Le système de santé à un tournant
Crises successives, tensions sur les urgences, explosion des maladies chroniques… Ces dernières années ont mis à nu les limites d’un système de santé fragmenté, souvent centré sur le soin curatif et l’hôpital.
Mais un nouveau cap se dessine. Celui d’une responsabilité populationnelle : organiser, prévenir, coordonner et piloter pour répondre aux besoins réels de la population, de manière proactive.
Un modèle qui ne se décrète pas, mais qui se co-construit avec les acteurs du territoire, sur un socle numérique solide, des gouvernances partagées et des indicateurs concrets.
Ce que nous montre l’international
Le voyage d’étude HIMSS 2025 l’a confirmé : des pays comme les États-Unis, les Pays-Bas ou encore la Suisse ont déjà engagé cette bascule.
Chez Intermountain Health (USA), un système intégré à but non lucratif, la coordination des soins est adossée à un système d’information unifié (Epic), une gouvernance unique et un pilotage par la donnée. Résultat : un réseau cohérent du domicile à l’hôpital, une orientation fine des ressources, et une prise en charge globale des patients chroniques.
À Healthix (New York) ou dans le réseau VZVZ (Pays-Bas), les plateformes d’échange d’informations de santé (HIE) sont déployées à l’échelle régionale ou nationale, interconnectant les acteurs publics et privés pour assurer la continuité des soins.
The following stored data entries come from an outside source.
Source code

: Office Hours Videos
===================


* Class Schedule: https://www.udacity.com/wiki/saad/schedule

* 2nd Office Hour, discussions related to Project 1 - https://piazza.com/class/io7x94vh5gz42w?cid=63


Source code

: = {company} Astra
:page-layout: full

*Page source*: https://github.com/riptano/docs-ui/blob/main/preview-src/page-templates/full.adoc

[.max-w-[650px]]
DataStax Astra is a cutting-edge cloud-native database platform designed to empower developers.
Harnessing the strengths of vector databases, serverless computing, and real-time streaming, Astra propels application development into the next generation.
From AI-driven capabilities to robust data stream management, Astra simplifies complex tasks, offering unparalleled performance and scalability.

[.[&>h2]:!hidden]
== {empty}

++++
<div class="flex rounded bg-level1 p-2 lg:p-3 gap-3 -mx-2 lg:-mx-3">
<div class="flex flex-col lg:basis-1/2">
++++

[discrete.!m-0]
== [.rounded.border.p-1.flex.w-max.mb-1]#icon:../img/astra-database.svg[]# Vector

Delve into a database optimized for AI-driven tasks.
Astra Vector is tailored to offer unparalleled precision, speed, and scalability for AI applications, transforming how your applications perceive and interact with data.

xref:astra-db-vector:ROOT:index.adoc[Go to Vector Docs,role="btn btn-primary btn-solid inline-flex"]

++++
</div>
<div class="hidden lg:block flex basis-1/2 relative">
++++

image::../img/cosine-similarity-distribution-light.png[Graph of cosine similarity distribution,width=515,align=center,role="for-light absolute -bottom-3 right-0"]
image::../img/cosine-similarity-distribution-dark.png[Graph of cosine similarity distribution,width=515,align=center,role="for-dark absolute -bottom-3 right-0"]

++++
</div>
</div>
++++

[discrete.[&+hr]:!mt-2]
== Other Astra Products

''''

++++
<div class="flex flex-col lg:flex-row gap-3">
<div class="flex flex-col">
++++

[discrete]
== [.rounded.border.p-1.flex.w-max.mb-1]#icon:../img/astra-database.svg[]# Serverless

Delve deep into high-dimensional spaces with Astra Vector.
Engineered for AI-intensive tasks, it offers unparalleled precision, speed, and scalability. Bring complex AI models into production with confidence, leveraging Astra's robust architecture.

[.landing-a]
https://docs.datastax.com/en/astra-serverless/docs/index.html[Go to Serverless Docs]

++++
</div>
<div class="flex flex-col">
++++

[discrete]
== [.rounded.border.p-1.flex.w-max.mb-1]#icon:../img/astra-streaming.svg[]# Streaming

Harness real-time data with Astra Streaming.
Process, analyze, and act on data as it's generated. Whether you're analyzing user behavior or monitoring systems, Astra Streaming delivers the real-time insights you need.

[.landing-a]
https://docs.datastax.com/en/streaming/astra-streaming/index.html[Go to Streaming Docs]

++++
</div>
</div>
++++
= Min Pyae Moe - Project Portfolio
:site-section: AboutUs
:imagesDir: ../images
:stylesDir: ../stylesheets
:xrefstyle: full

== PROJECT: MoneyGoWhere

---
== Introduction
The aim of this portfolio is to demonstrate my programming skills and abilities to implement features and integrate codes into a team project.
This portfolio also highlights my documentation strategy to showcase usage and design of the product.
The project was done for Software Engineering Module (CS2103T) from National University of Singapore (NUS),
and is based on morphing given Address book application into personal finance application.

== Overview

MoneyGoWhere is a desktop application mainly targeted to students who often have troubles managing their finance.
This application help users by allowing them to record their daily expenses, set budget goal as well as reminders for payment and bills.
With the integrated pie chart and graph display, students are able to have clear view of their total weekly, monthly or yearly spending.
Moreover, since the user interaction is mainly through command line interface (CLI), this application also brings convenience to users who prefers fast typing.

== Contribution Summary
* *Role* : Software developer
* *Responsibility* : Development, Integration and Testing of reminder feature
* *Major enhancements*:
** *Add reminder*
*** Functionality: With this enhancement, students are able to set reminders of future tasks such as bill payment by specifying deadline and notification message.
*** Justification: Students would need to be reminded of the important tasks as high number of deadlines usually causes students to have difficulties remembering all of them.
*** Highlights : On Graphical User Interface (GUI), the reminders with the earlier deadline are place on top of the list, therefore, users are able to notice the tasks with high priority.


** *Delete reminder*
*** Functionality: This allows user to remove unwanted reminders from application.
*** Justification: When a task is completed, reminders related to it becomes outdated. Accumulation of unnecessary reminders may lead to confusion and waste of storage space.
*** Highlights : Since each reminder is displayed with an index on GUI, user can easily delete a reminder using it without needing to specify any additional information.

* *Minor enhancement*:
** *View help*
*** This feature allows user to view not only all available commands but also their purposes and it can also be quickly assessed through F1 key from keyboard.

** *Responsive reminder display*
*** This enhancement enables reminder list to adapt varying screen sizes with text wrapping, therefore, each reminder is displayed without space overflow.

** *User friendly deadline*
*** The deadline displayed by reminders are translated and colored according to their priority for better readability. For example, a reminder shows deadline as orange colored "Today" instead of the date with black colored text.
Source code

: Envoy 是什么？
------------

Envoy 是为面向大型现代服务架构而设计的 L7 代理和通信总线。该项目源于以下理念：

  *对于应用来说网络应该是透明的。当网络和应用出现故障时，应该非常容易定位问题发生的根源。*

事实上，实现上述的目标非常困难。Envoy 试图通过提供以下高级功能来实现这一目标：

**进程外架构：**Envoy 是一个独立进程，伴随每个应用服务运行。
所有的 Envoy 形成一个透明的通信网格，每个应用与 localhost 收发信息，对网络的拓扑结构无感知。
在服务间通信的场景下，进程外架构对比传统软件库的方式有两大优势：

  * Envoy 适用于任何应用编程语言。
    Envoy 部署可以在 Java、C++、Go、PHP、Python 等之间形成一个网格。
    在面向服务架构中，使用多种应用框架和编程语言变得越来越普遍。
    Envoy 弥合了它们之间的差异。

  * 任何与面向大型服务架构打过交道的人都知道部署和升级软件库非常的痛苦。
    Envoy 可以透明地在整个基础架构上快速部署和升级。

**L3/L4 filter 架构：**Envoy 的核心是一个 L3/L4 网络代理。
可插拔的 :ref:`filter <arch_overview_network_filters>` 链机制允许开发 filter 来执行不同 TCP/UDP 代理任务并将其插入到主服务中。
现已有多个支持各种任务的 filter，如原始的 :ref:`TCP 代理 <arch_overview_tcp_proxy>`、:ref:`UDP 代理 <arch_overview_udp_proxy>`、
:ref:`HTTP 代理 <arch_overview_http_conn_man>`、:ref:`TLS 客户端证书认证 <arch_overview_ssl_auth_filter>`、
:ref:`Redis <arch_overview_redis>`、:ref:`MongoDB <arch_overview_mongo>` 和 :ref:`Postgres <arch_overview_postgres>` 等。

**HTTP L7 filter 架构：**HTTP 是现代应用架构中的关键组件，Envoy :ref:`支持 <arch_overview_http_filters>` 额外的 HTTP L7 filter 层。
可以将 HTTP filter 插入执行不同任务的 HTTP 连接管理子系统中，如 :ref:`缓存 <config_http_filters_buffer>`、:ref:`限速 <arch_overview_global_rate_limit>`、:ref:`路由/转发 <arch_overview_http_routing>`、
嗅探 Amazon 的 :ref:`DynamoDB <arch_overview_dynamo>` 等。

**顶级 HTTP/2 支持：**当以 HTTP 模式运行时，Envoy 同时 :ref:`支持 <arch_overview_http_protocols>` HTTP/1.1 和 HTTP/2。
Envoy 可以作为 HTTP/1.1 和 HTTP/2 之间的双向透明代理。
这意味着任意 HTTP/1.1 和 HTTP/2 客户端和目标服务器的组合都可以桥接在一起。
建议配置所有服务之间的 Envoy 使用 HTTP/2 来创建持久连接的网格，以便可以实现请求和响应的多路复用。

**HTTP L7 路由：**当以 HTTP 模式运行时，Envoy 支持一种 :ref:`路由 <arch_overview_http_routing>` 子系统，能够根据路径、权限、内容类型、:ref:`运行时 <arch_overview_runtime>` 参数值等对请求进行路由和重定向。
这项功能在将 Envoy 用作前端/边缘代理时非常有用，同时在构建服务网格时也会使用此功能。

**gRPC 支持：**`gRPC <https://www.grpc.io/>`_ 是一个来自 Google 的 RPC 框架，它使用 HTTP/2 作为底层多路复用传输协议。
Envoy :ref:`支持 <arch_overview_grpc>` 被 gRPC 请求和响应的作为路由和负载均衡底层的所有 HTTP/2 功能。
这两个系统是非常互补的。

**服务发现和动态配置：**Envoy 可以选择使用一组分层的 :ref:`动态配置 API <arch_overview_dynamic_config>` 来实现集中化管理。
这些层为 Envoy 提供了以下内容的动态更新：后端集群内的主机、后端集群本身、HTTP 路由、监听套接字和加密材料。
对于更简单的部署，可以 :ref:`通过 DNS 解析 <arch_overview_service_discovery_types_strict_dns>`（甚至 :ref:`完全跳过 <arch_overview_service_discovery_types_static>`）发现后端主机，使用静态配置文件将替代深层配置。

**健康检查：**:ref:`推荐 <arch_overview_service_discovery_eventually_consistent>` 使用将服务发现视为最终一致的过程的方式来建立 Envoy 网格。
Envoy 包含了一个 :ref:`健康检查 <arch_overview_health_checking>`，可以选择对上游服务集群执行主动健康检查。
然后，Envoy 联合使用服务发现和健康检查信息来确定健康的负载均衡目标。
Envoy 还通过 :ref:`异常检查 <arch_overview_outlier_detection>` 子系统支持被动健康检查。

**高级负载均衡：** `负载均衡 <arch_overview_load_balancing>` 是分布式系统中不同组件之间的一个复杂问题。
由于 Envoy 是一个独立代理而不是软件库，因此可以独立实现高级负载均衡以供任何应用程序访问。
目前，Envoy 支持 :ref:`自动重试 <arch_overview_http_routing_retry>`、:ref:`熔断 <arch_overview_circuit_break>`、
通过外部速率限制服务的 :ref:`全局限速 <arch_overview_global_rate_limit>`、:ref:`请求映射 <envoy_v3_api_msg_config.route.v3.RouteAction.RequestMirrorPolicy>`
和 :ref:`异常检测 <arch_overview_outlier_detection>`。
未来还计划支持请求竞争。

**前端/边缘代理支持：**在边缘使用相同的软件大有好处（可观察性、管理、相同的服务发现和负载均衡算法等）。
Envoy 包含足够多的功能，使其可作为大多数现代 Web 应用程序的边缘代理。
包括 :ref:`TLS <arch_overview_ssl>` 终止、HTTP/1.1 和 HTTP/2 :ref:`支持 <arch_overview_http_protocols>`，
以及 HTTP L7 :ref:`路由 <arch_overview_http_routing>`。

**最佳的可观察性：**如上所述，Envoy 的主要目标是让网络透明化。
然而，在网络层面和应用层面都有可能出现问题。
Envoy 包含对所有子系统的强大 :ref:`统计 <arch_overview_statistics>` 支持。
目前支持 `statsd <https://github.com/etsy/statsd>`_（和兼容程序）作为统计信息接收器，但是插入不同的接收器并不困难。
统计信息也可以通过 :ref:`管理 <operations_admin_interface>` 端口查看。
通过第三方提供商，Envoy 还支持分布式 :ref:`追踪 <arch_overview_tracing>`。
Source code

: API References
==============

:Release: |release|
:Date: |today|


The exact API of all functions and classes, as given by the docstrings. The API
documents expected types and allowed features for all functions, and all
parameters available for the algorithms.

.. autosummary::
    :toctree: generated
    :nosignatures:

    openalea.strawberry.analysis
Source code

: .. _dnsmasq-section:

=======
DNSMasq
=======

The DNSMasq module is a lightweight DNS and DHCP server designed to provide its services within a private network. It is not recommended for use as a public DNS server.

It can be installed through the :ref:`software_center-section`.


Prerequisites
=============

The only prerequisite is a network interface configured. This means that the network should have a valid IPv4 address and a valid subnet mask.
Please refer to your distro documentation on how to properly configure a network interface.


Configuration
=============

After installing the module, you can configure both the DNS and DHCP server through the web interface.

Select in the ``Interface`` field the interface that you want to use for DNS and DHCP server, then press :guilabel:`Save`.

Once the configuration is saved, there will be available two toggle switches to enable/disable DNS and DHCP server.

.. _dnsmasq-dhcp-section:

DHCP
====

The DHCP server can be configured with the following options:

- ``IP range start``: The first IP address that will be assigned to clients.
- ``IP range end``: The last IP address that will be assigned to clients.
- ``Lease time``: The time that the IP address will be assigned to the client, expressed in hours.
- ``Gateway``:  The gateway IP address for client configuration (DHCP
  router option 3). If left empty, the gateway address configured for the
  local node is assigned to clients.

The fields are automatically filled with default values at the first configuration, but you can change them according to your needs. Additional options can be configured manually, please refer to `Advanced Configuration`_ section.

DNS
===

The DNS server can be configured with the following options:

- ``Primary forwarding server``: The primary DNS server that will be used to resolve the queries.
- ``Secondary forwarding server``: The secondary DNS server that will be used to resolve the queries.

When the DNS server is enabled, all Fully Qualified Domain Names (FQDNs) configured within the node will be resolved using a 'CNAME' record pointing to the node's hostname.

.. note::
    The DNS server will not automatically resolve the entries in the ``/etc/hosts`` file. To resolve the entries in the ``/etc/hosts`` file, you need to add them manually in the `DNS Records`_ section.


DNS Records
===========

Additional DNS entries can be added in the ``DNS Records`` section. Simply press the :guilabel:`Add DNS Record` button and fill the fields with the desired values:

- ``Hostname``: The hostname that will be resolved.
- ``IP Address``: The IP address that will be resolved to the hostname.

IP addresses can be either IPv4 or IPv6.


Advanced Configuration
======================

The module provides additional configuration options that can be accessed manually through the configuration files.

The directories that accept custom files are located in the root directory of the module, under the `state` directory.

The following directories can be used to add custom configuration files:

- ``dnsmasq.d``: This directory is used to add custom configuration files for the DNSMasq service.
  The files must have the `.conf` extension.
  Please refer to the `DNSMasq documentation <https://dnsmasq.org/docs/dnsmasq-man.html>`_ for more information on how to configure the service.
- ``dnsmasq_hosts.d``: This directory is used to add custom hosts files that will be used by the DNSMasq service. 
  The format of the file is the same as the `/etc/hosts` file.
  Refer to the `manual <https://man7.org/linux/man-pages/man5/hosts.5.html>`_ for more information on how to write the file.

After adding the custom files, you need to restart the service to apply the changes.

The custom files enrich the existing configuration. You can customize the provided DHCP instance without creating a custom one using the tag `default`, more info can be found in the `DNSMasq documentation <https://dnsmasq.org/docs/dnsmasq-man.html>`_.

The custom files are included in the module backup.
En France, une dynamique encore expérimentale mais prometteuse
Le modèle français de Responsabilité Populationnelle (RP), porté par la FHF et expérimenté sur plusieurs territoires pilotes, montre que l’adaptation est non seulement possible, mais déjà en marche.
Parmi les projets inspirants :
MayvilleHop
Parmi les initiatives françaises les plus structurantes, MayvilleHop illustre concrètement ce que peut être une coordination territoriale réussie. Porté par un partenariat étroit entre hôpital, ville et médico-social, le projet cible deux pathologies chroniques – le diabète de type 2 et l’insuffisance cardiaque – avec une approche proactive : repérage des fragilités, plans personnalisés de soins, outils de suivi partagés, coordination renforcée. Cette logique de parcours s’appuie sur une gouvernance locale, des données partagées et une implication continue des professionnels.
Les premiers résultats sont prometteurs : baisse des hospitalisations non programmées, amélioration du suivi en ville, renforcement des échanges entre acteurs. MayvilleHop démontre qu’en réunissant outils numériques adaptés et intelligence collective territoriale, la responsabilité populationnelle devient non seulement possible… mais opérationnelle.
Une transformation numérique… au service d’une transformation systémique
Derrière tous ces projets, une constante :
l’interopérabilité. Mais en France, elle reste encore inaboutie.
- Des outils multiples, non compatibles.
- Un codage souvent partiel (notamment en ville).
- L’absence de standards opposables (à l’image du FHIR aux États-Unis).
Or, la coordination repose sur la capacité à partager en temps réel des données pertinentes, structurées et utiles. Il ne s’agit pas uniquement d’informatiser, mais de connecter intelligemment.
Du concept à l’impact : les ingrédients de la réussite
Ce qui émerge, c’est une vision claire des conditions du passage à l’échelle :
- Un pilotage territorial fort (groupements hospitaliers, ARS, CPTS, élus)
- Des outils partagés et interopérables
- Un modèle économique incitatif (au-delà de la T2A)
- Des indicateurs lisibles pour piloter la valeur créée
- Une responsabilisation de tous les acteurs : soignants, institutions, citoyens
Et maintenant ?
La coordination territoriale et la responsabilité populationnelle ne sont plus des notions émergentes : elles prennent racine sur le terrain, guidées par des résultats concrets, des besoins partagés et une volonté collective de transformation.
Le chemin vers un système plus préventif, plus fluide et plus équitable est déjà engagé. Les conditions de réussite sont connues : un pilotage clair, des outils partagés, des modèles de financement adaptés, une mobilisation collective.
Il ne s’agit pas de réinventer, mais de renforcer ce qui fonctionne, valoriser les initiatives locales, et mettre en cohérence les moyens, les outils et les ambitions.